L(A') ⊆ L(A)Proof: Let w ∈ L(A'). The initial state of A'  is an N-state and all the accepting states in F' are D-states. Therefore, any accepting run of A'  must follow ∆1 for finitely many transitions at start, then take a transition in ∆2 to move into D-states, and then take ∆3 and ∆4 transitions for ever. Let ρ' = S0,...,Sn-1,(L0,R0),(L1,R1),... be such accepting run of A'  on w.

By definition of ∆2, L0 must be a singleton set. Let L0 = {s}. Due to definitions of ∆1 and ∆2, there exist a run prefix s0,...,sn-1,s of A on word w(0,n) such that sj ∈ Sj. Since ρ' is an accepting run of A' , some states in F' are visited infinitely often. Therefore, there exist a strictly increasing and infinite sequence of indexes i0,i1,... such that i0=0 and, for each j > 0, Lij=Rij and Lij≠∅. For all j > 0, let m = ij-ij-1. Due to definitions of ∆3 and ∆4, for every  qm ∈ Lij, there exist a state q0 ∈ Lij-1 and a run segment q0,...,qm of A on the word segment w(n+ij-1,n+ij) such that, for some 0 < k ≤ m, qk ∈ F. We can organize the run segments collected so for via following definitions.
 Let predecessor(qm,j) = q0. 
 Let run(s,0)= s0,...,sn-1,s and, for j > 0, run(qm,j)= q1,...,qm

Now the above run segments will be put together to make an infinite accepting run of A. Consider a tree whose set of nodes is ∪j≥0 Lij × {j}. The root is (s,0) and parent of a node (q,j) is (predecessor(q,j), j-1).
This tree is infinite, finitely branching, and fully connected. Therefore, by Kőnig's lemma, there exists an infinite path (q0,0),(q1,1),(q2,2),... in the tree. Therefore, following is an accepting run of A
 run(q0,0)⋅run(q1,1)⋅run(q2,2)⋅...
Hence, by infinite pigeonhole principle, w is accepted by A.

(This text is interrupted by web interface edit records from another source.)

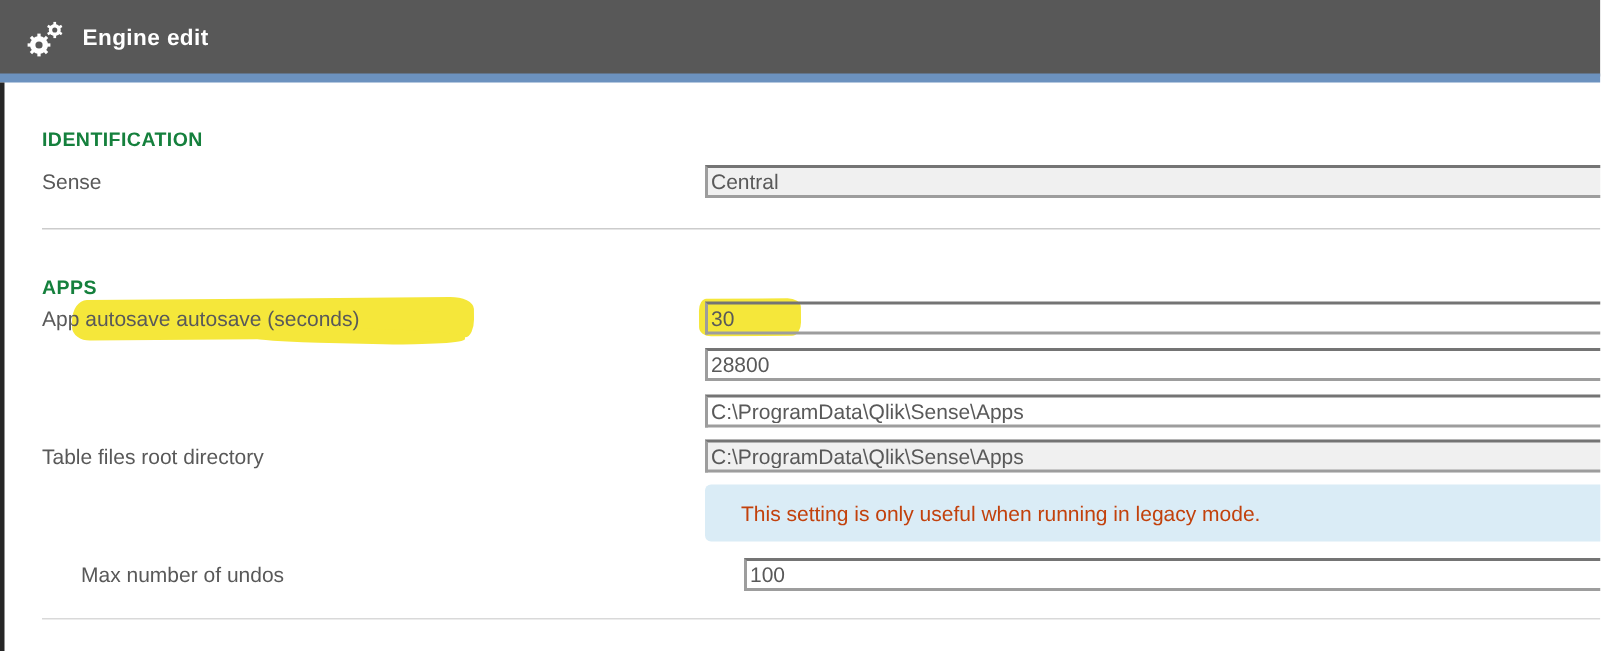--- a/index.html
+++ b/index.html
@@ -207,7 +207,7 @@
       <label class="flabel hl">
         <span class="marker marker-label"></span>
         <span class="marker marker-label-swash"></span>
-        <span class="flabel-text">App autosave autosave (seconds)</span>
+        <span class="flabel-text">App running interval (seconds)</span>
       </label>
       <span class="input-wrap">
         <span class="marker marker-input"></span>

L(A) ⊆ L(A')Proof: The definition of projection function Pr can be extended such that in the second argument it can accept a finite word. For some set of states S, finite word w, and symbol a, let Pr(S,aw) = Pr(Pr(S,a),w) and Pr(S,ε) = S. Let w ∈ L(A) and ρ=q0,q1,... be an accepting run of A on w. First, we will prove following useful lemma.
Lemma 1 
There is an index n such that qn ∈ F and, for all m ≥ n there exist a k > m, such that Pr({ qn },w(n,k)) = Pr({ qm },w(m,k)).Proof:''' Pr({ qn },w(n,k)) ⊇ Pr({ qm },w(m,k)) holds because there is a path from qn to qm. We will prove the converse by contradiction. Lets assume for all n, there is a m ≥ n such that for all k > m, Pr({ qn },w(n,k)) ⊃ Pr({ qm },w(m,k)) holds. Lets suppose p is the number of states in A. Therefore, there is a strictly increasing sequence of indexes n0,n1,... ,np such that, for all k > np, Pr({ qni },w(ni,k)) ⊃ Pr({ qni+1 },w(ni+1,k)). Therefore,Pr({ qnp },w(np,k)) = ∅. Contradiction.
In any run, A'  can only once make a non-deterministic choice that is when it chooses to take a Δ2 transition and rest of the execution of A'  is deterministic. Let n be such that it satisfies lemma 1. We make A'  to take Δ2 transition at nth step. So, we define a run ρ'=S0,...,Sn-1,({qn},∅),(L1,R1),(L2,R2),... of A'  on word w. We will show that ρ' is an accepting run. Li ≠ ∅ because there is an infinite run of A passing through qn. So, we are only left to show that Li=Ri occurs infinitely often. Suppose contrary then there exists an index m such that, for all i ≥ m, Li≠Ri. Let j > m such that qj+n ∈ F therefore qj+n ∈ Rj. By lemma 1, there exist k > j such that Lk = Pr({ qn },w(n,k+n)) = Pr({ qj+n },w(j+n,k+n)) ⊆ Rk. So, Lk=Rk.
A contradiction has been derived. Hence, ρ' is an accepting run and w'' ∈ L(A').